Tonight brings the moment Downton Abbey fans have been waiting for — the première of Season 3 on PBS.
Julian Fellowes, Downton Abbey’s creator and writer, has provided plenty of reasons to tune in to the British-made series, which begins tonight at 9.
Highlights include:
• Shirley MacLaine as an American visitor, talking smack with British in-law Violet (Maggie Smith), each wittily knocking the other’s nation and values. Mac-Laine wears pasty, kabuki-like makeup as armour; Smith meets insults with world-weary eyes.
• Michelle Dockery keeping it real as Lady Mary, who finally loves Matthew (Dan Stevens) while barely softening her sharp edges and steely devotion to family tradition. Bonus: The willowy actress was born to wear sleek 1920s dresses.

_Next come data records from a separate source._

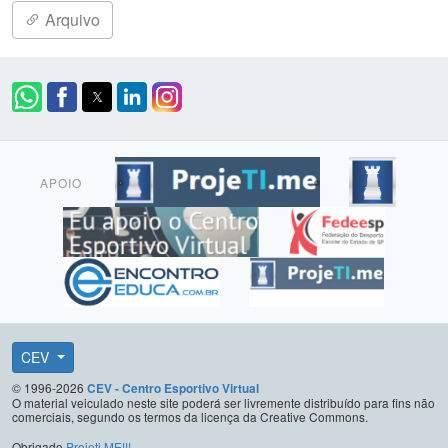
Arquivo
APOIO
CEV
© 1996-2026
CEV - Centro Esportivo Virtual
O material veiculado neste site poderá ser livremente distribuído para fins não
comerciais, segundo os termos da licença da Creative Commons.
Obrigado
Projeti.ME!!!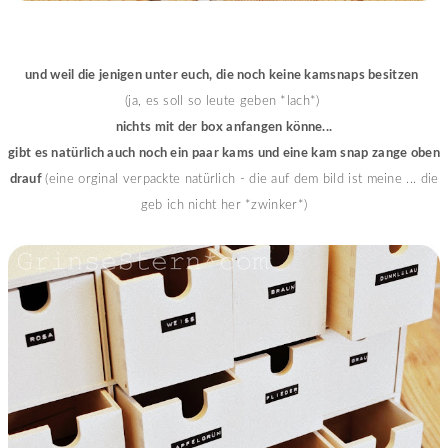
und weil die jenigen unter euch, die noch keine kamsnaps besitzen
(ja, es soll so leute geben *lach*)
nichts mit der box anfangen könne...
gibt es natürlich auch noch ein paar kams und eine kam snap zange oben
drauf
(eine orginal verpackte natürlich - die auf dem bild ist meine ... die
geb ich nicht her *zwinker*)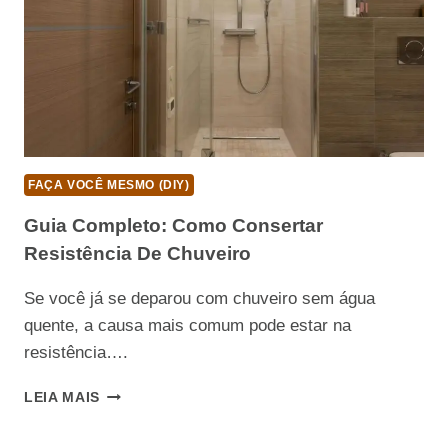
FAÇA VOCÊ MESMO (DIY)
Guia Completo: Como Consertar
Resistência De Chuveiro
Se você já se deparou com chuveiro sem água
quente, a causa mais comum pode estar na
resistência….
GUIA
LEIA MAIS
COMPLETO:
COMO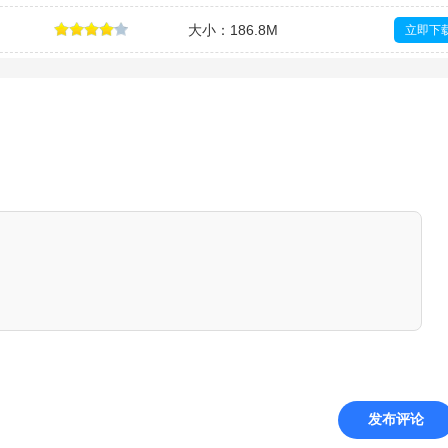
大小：186.8M
立即下
发布评论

• Stevens as golden-boy Matthew Crawley is still conflicted about his future role as lord of the manor. A side game: See if Stevens, smart as he is, looks distracted by the novels he was reading on the set as a judge for Britain’s Man Booker Prize.
• Fellows’ charming faith in the tender side of revolutionaries, at least ones that mate with landed gentry. Irish chauffeur-turned-activist Tom Branson (Allen Leech), who previously turned moist-eyed over the murder of the Russian royal family, loses it again in this season over fiery political warfare.
• Fashion and its evolution, as Downton’s upstairs ladies move from lovely but fussy wardrobes to sassier, clean-lined garb and (except for steadfast Mary) shorter hair, reflections of liberating changes that include the promise of universal suffrage — that means the vote — for all British women.
• Cultural, medical and other period tidbits, which are fascinating and a reminder that wise historians never would choose to live in a time before their own. In one instance, a character who may have cancer is told that test results will take weeks.